Patch.com’s response also says:

  • Patch currently publishes nearly 5,000 articles per day across its 827 sites, and posts new content every 12 seconds.
  • The comScore data just released for May shows a 33% UV increase for Patch, from 6.9m UVs to 9.2 UVs.
  • We launched our Local Voices blogging platform on May 4. Between a week after that launch and today, we’ve gone from 3,994 to 5,920 bloggers – an increase of 48%, The number of blog posts has grown 234% (from 3,609 to 12,067). Our bloggers include mayors, state senators, congressmen, councilmen, trustees, county commissioners, activists, and other local influentials, in addition to any citizens who want to share their perspectives on issues and topics of interest in their towns.
  • Patch has nearly 700,000 daily newsletter subscribers.
  • Last week, Patch broke the story of Gov. Chris Christie’s use of a state-funded helicopter to attend his son’s high school baseball game; national outlets including the NYT, WSJ, CNN, NBC News, ABC News, Fox News picked up the story and credited Patch.
  • Patch and Huffington Post are both benefiting from editorial collaborations, including using Patch’s local reporting to tell a national story on the death of bin Laden; GOP Rep. Rob Woodall’s response to a constituent asking about Medicare (“You want the government to take care of you, because your employer decided not to take care of you.
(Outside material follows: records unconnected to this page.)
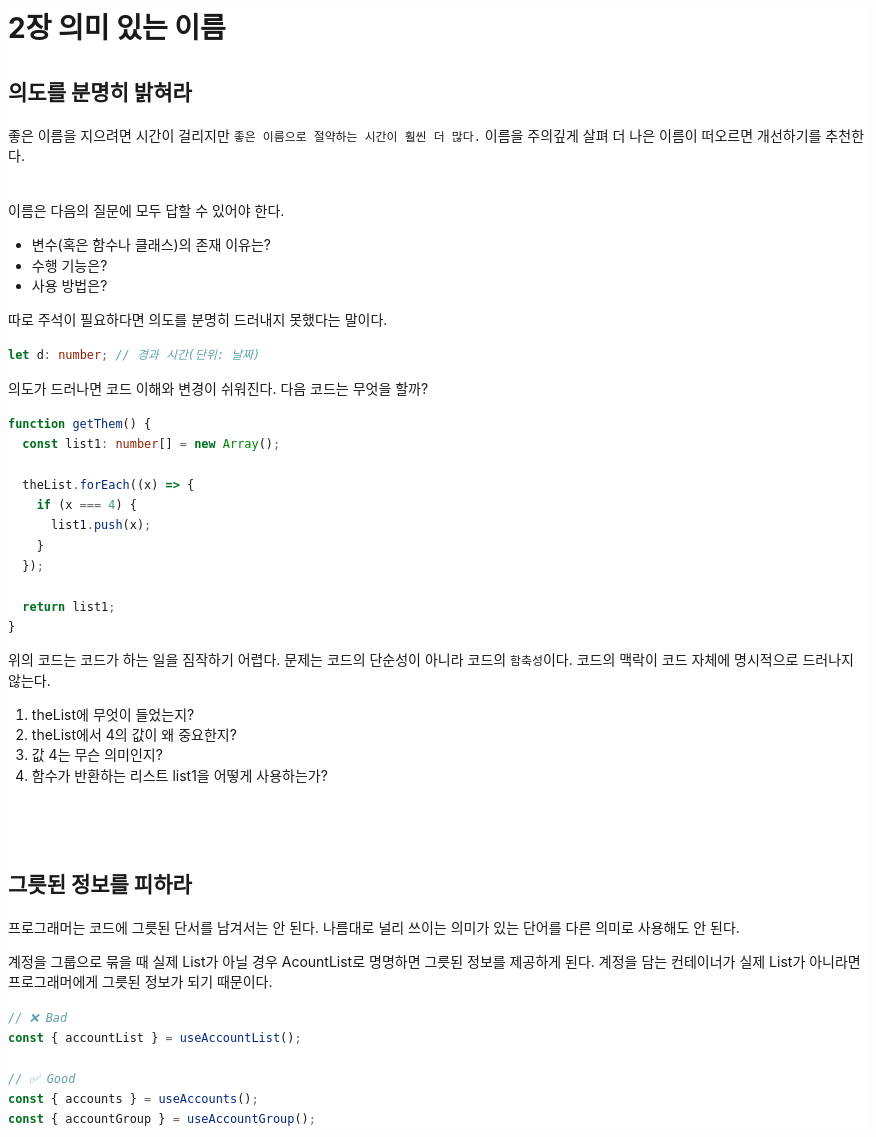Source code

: # 2장 의미 있는 이름

## 의도를 분명히 밝혀라

좋은 이름을 지으려면 시간이 걸리지만 `좋은 이름으로 절약하는 시간이 훨씬 더 많다.` 이름을 주의깊게 살펴 더 나은 이름이 떠오르면 개선하기를 추천한다.

<br />
이름은 다음의 질문에 모두 답할 수 있어야 한다.

- 변수(혹은 함수나 클래스)의 존재 이유는?
- 수행 기능은?
- 사용 방법은?

따로 주석이 필요하다면 의도를 분명히 드러내지 못했다는 말이다.

```ts
let d: number; // 경과 시간(단위: 날짜)
```

의도가 드러나면 코드 이해와 변경이 쉬워진다. 다음 코드는 무엇을 할까?

```ts
function getThem() {
  const list1: number[] = new Array();

  theList.forEach((x) => {
    if (x === 4) {
      list1.push(x);
    }
  });

  return list1;
}
```

위의 코드는 코드가 하는 일을 짐작하기 어렵다. 문제는 코드의 단순성이 아니라 코드의 `함축성`이다. 코드의 맥락이 코드 자체에 명시적으로 드러나지 않는다.

1. theList에 무엇이 들었는지?
2. theList에서 4의 값이 왜 중요한지?
3. 값 4는 무슨 의미인지?
4. 함수가 반환하는 리스트 list1을 어떻게 사용하는가?

<br />
<br />

## 그릇된 정보를 피하라

프로그래머는 코드에 그릇된 단서를 남겨서는 안 된다. 나름대로 널리 쓰이는 의미가 있는 단어를 다른 의미로 사용해도 안 된다.

계정을 그룹으로 묶을 때 실제 List가 아닐 경우 AcountList로 명명하면 그릇된 정보를 제공하게 된다. 계정을 담는 컨테이너가 실제 List가 아니라면 프로그래머에게 그릇된 정보가 되기 때문이다.

```ts
// ❌ Bad
const { accountList } = useAccountList();

// ✅ Good
const { accounts } = useAccounts();
const { accountGroup } = useAccountGroup();
```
My question is, ‘When do I decide I’m going to take care of me?’”); the local reaction to Weinergate; and of course the Gov. Christie flap.

What does any of this say about the content of the journalism? Local reaction to Weinergate?

What?

(Oh, that Patch.com response came from a VP of communications, not from the newsroom)

Can we please focus on doing news that matters, cause mainstream media ain’t doing so well at this, either.

A quick look at today’s Patch.com out of Wauwatosa, Wisconsin, near where I once lived, shows apparently what Patch.com cares about – there, at least.

A story about homework.

About a person who saved another person’s life.

A business profile.

An useless opinion pieces.

Isn’t this stuff (though it is good to save other’s lives) the same “shit” people complain about being in local, mainstream media?

I hope Iowa City’s Patch can care more and provide us with what we can’t get elsewhere: stories of diverse neighborhoods, stories of wrongdoing, stories that matter. If they can’t do this, let’s pull the plug.